> _本文_:
++++++
早川金属工業製,シャープ受信機,D-80型。1940年5月製造。高1ダイナミック。庶民の本格的なデラックス型ラジオで,スピーカに励磁型ダイナミックを用いたもの。時期的に,太平洋戦争の開戦の前年にあたり,国内は戦火には包まれていなかったものの,中国東北部の満州では戦争が長引いており,省資源型のラジオが叫ばれていた時代のものである。しかし,まだ余裕を残していたのだろうか。

D-80型の正面。残念なことにスピーカグリルの左の縦格子1本が紛失。ツマミも1個は紛失,他もオリジナルでないと思われる。デザインは有名な局型123号に代表される1940年頃のラジオ共通の特徴を有している。パネルから天井にかけて丸みを付けた構造,ダイヤル窓にかけての黒いストライプ,など。

裏面。裏板はオリジナルのまま。空気穴に布がはってある。右上には「マツダ真空管使用ラヂオ受信機」のシールがある。中央下にはアルミ製の銘板。シャープ受信機。左下にはアンテナ端子(ジャック)とオーデイオ端子(陸軍端子)。板の裏側に紙袋。「許可証並説明書袋」。「ラヂオは許可を得て聴きませう」とあった。中身は無かった。
++++++
> _課題一覧_:
1: 次の(a)〜(c)の記述がラジオの解説文の内容と合っているかを判断してください。それぞれ「はい」か「いいえ」で答え、根拠となる解説文の語句をそのまま引用してください。
(a) D-80型は1940年5月に製造された。
(b) 裏板はオリジナルのものではない。
(c) 「許可証並説明書袋」には中身が入っていた。
2: ラジオの解説文のうち、「早川金属工業製,シャープ受信」で始まり「て聴きませう」とあった。中身は無かった。」まで続く部分を、「銘板」を「ネームプレート」に言い換えて書き直してください。
3: ラジオの解説文によると、D-80型のスピーカには何が用いられていますか。
++++++
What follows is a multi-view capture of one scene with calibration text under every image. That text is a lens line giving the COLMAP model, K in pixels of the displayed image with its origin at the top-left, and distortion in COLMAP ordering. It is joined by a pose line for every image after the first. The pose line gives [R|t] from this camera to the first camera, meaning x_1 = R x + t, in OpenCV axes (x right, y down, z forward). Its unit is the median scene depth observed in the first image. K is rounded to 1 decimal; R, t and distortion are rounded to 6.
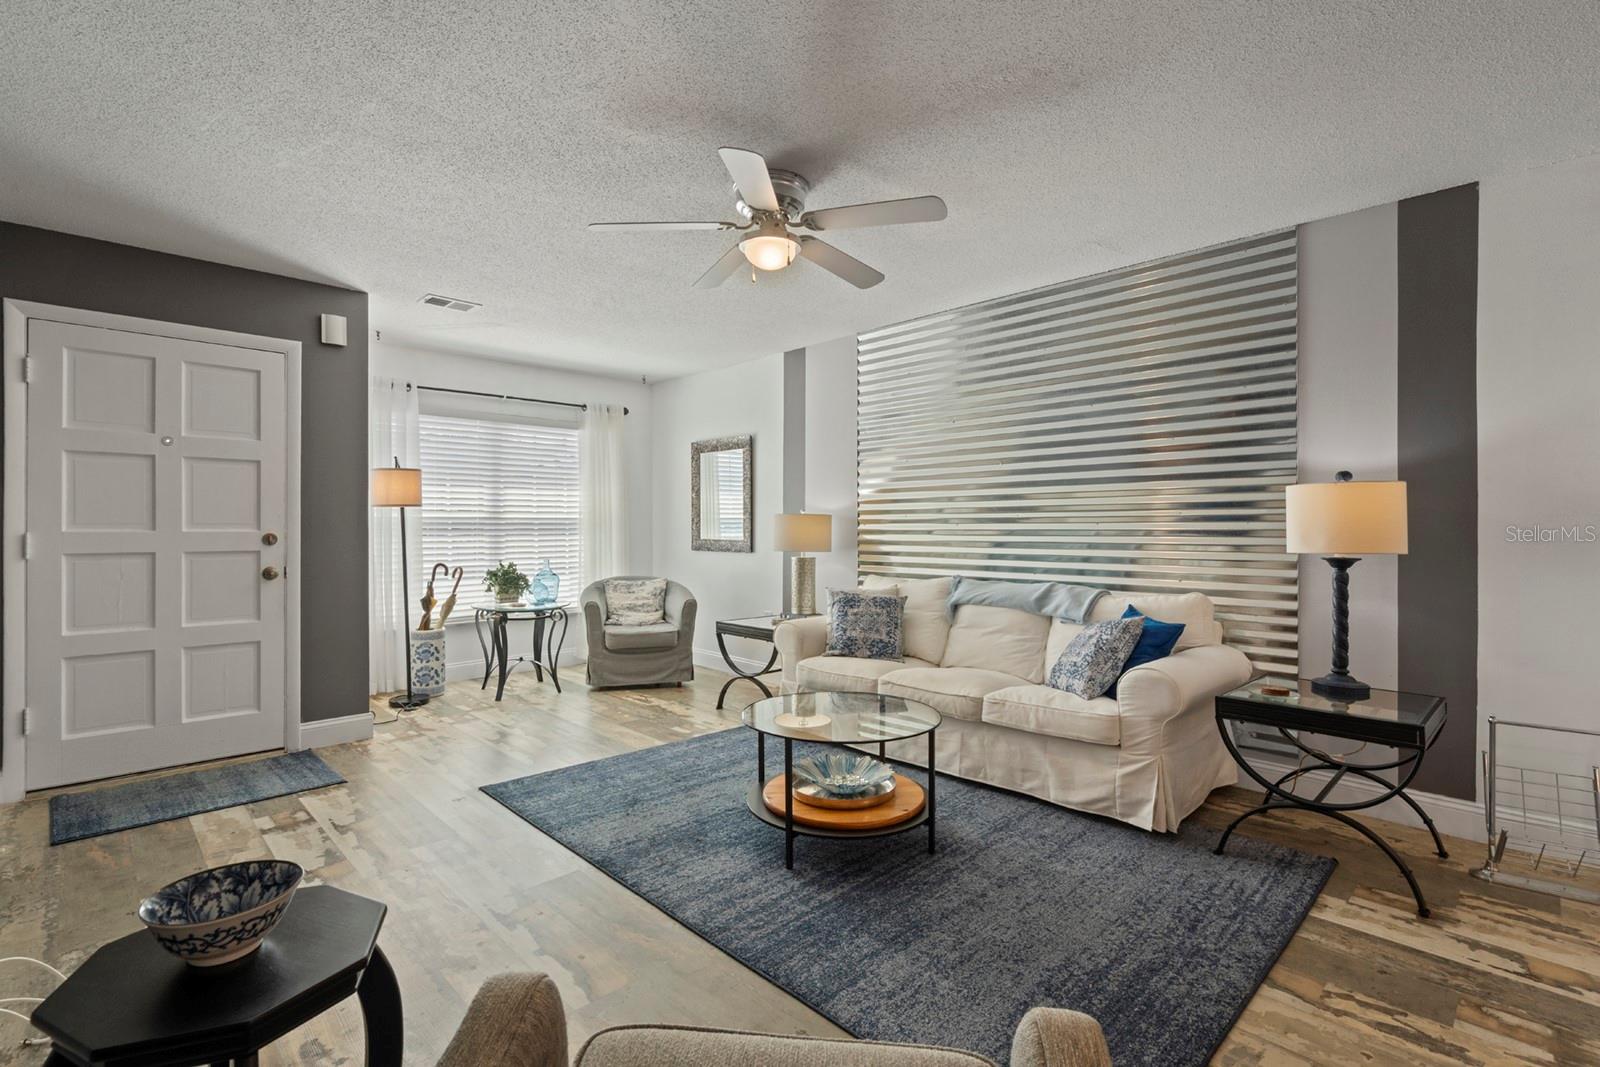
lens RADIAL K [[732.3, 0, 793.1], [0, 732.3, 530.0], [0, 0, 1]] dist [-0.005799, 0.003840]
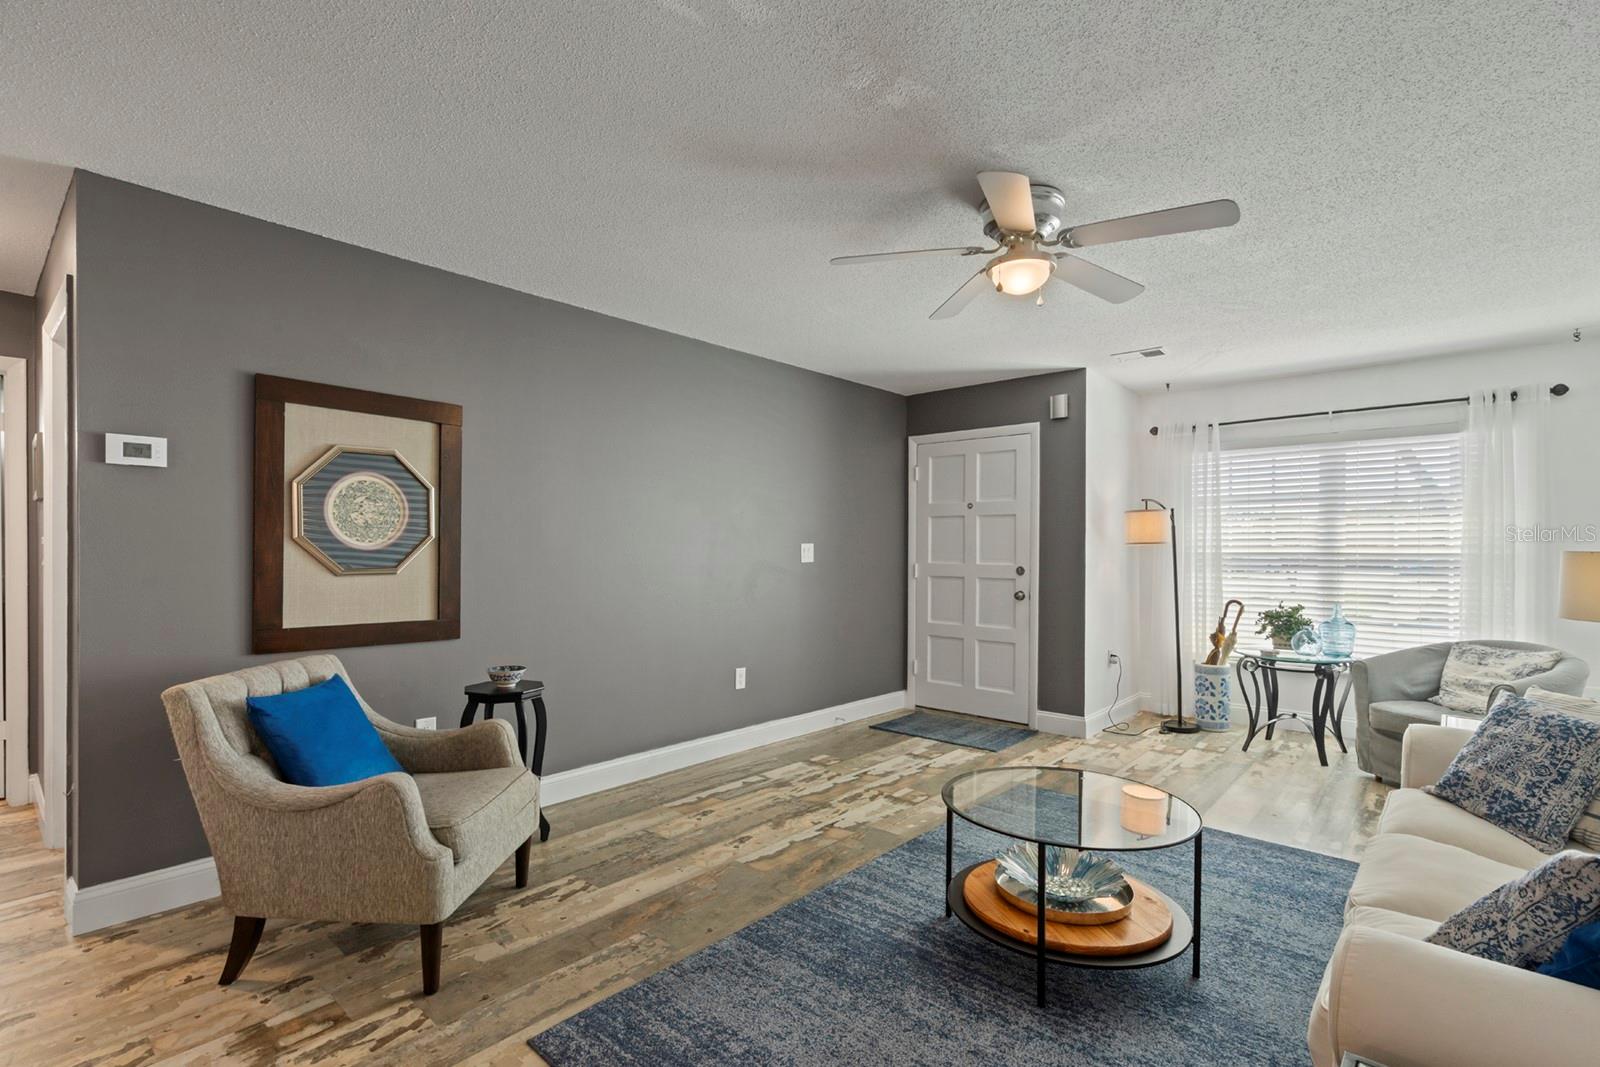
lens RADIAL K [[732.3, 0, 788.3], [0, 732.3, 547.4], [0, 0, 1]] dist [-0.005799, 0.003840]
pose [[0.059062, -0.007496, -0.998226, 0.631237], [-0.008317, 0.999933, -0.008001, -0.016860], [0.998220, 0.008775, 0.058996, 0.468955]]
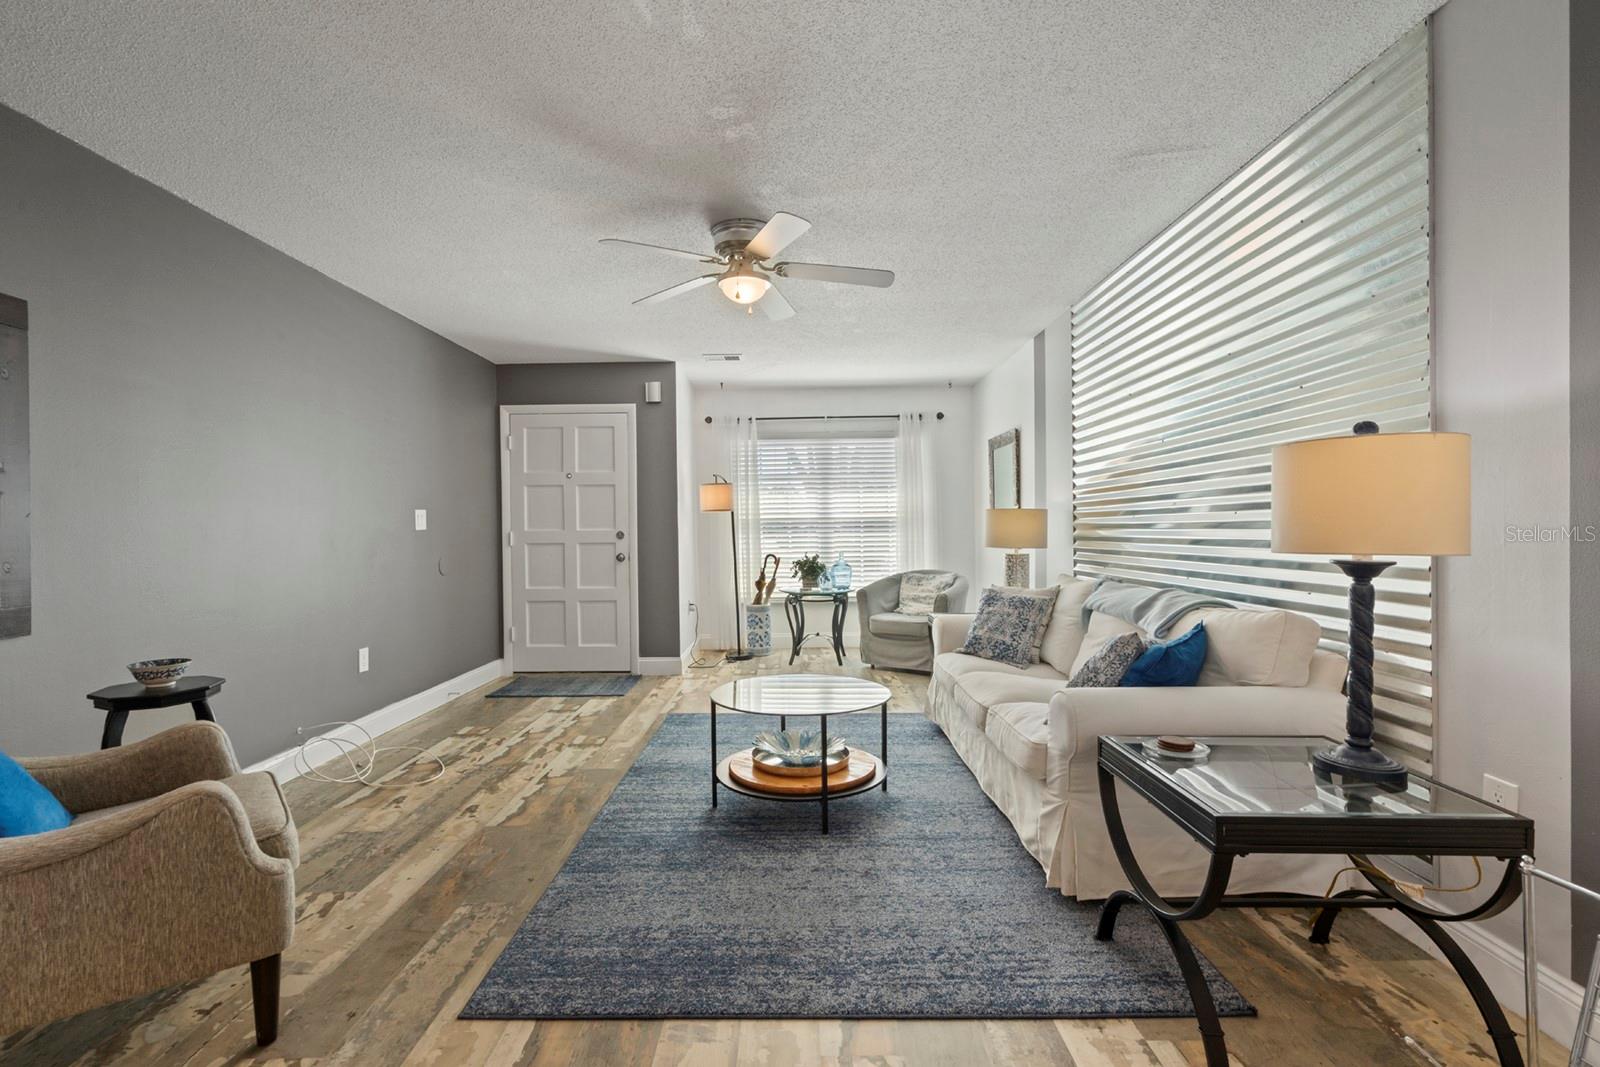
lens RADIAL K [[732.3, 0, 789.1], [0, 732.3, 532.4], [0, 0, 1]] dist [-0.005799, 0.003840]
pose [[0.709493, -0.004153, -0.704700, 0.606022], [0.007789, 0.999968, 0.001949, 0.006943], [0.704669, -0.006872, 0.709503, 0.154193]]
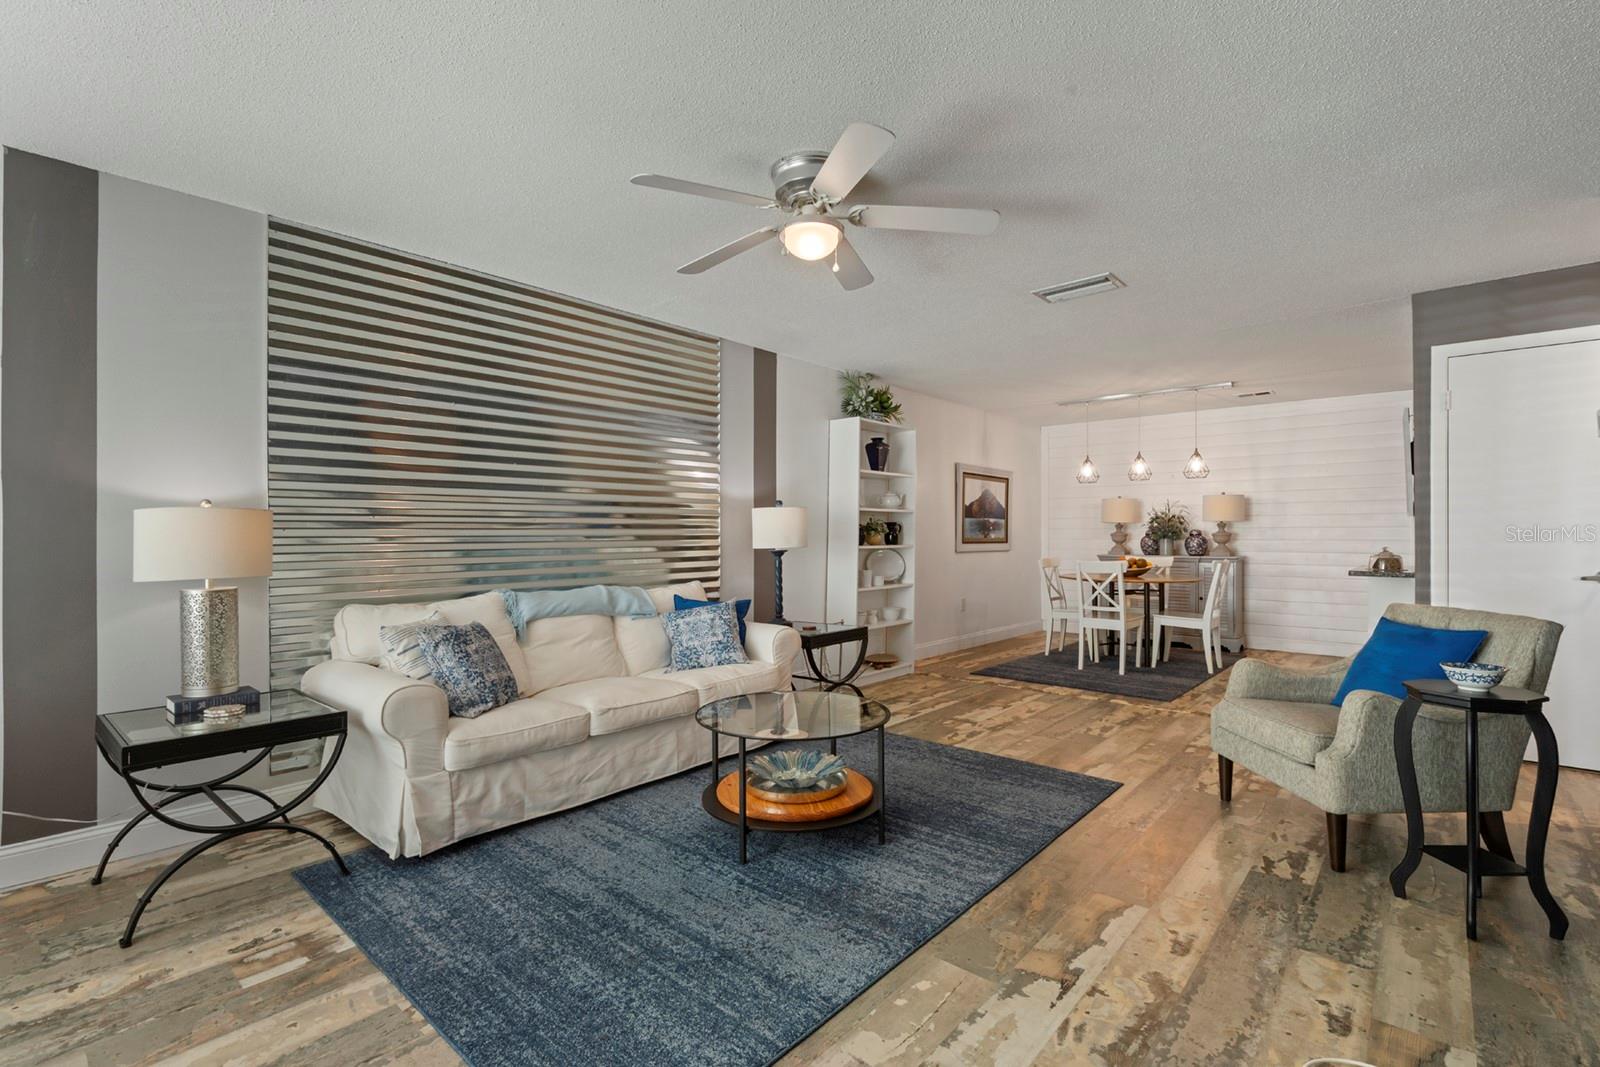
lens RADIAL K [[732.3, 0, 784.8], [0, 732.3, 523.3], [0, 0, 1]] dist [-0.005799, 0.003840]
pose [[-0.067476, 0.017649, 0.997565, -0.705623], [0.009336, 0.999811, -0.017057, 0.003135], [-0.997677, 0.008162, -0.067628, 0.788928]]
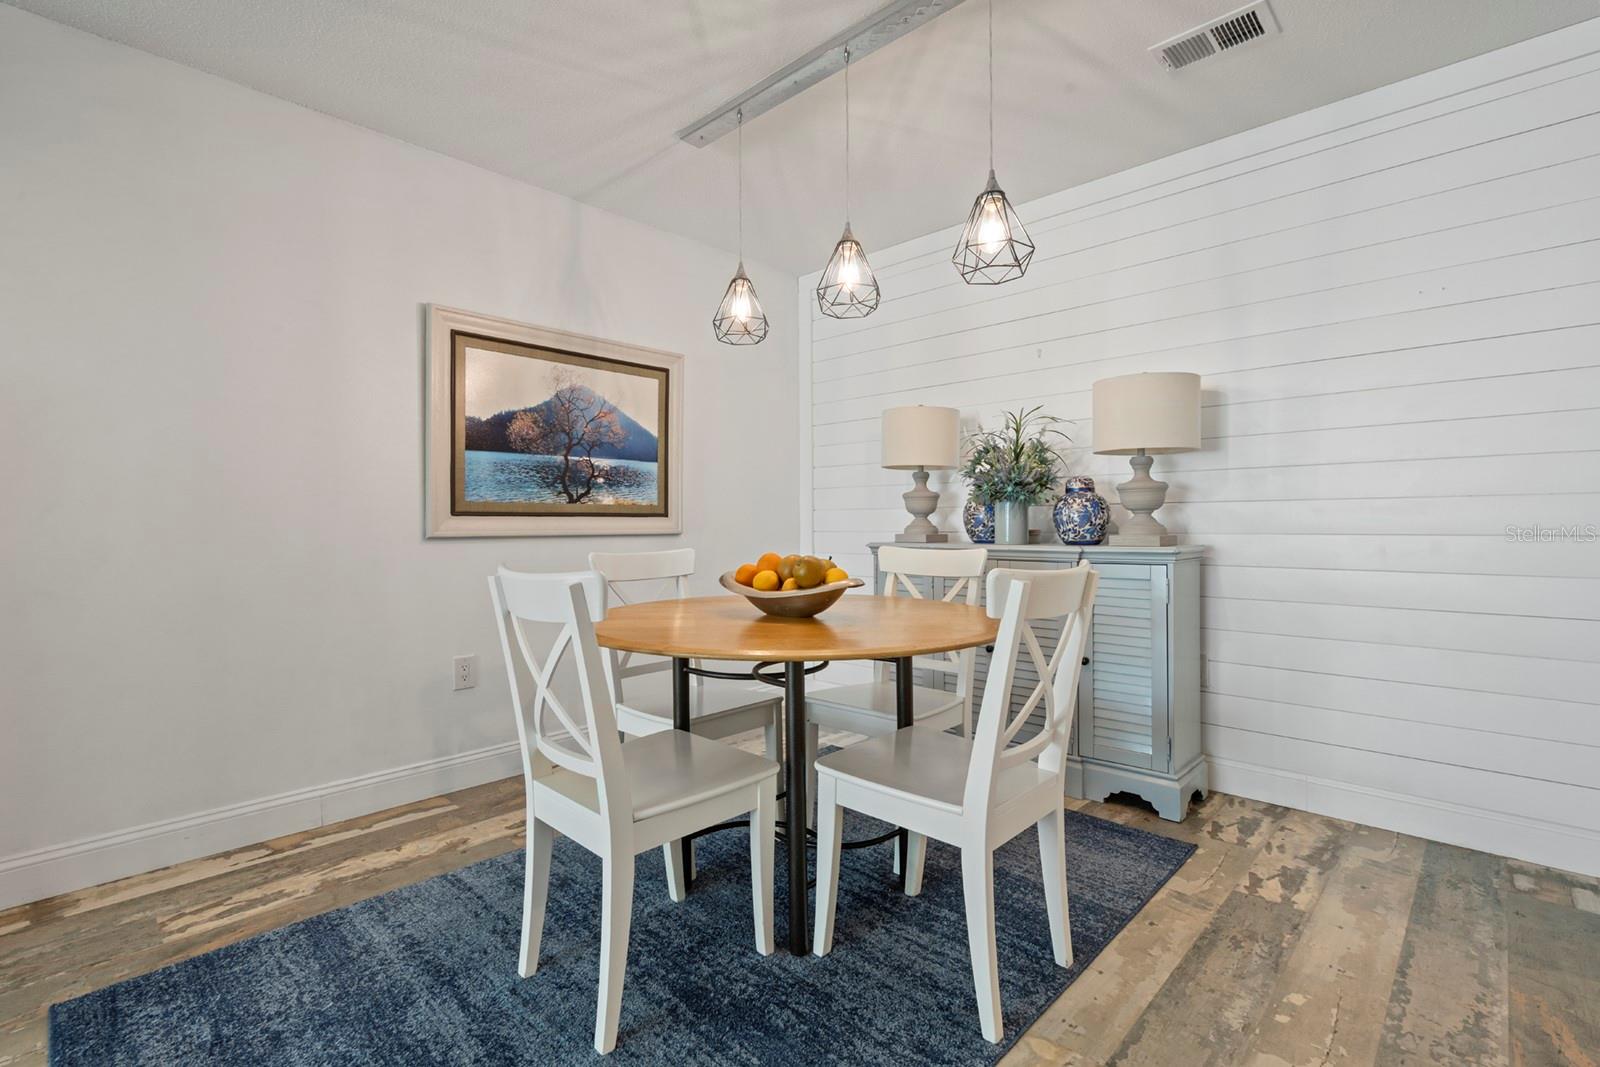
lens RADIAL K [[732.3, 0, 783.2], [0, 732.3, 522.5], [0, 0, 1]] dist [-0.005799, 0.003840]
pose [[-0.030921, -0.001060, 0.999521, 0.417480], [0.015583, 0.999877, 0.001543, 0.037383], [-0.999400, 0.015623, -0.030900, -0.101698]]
++++++
> _各課題の解答_:
1:
(a) はい。「1940年5月製造。」
(b) いいえ。「裏板はオリジナルのまま。」
(c) いいえ。「中身は無かった。」

2:
早川金属工業製,シャープ受信機,D-80型。1940年5月製造。高1ダイナミック。庶民の本格的なデラックス型ラジオで,スピーカに励磁型ダイナミックを用いたもの。時期的に,太平洋戦争の開戦の前年にあたり,国内は戦火には包まれていなかったものの,中国東北部の満州では戦争が長引いており,省資源型のラジオが叫ばれていた時代のものである。しかし,まだ余裕を残していたのだろうか。

D-80型の正面。残念なことにスピーカグリルの左の縦格子1本が紛失。ツマミも1個は紛失,他もオリジナルでないと思われる。デザインは有名な局型123号に代表される1940年頃のラジオ共通の特徴を有している。パネルから天井にかけて丸みを付けた構造,ダイヤル窓にかけての黒いストライプ,など。

裏面。裏板はオリジナルのまま。空気穴に布がはってある。右上には「マツダ真空管使用ラヂオ受信機」のシールがある。中央下にはアルミ製のネームプレート。シャープ受信機。左下にはアンテナ端子(ジャック)とオーデイオ端子(陸軍端子)。板の裏側に紙袋。「許可証並説明書袋」。「ラヂオは許可を得て聴きませう」とあった。中身は無かった。

3: 励磁型ダイナミックが用いられています。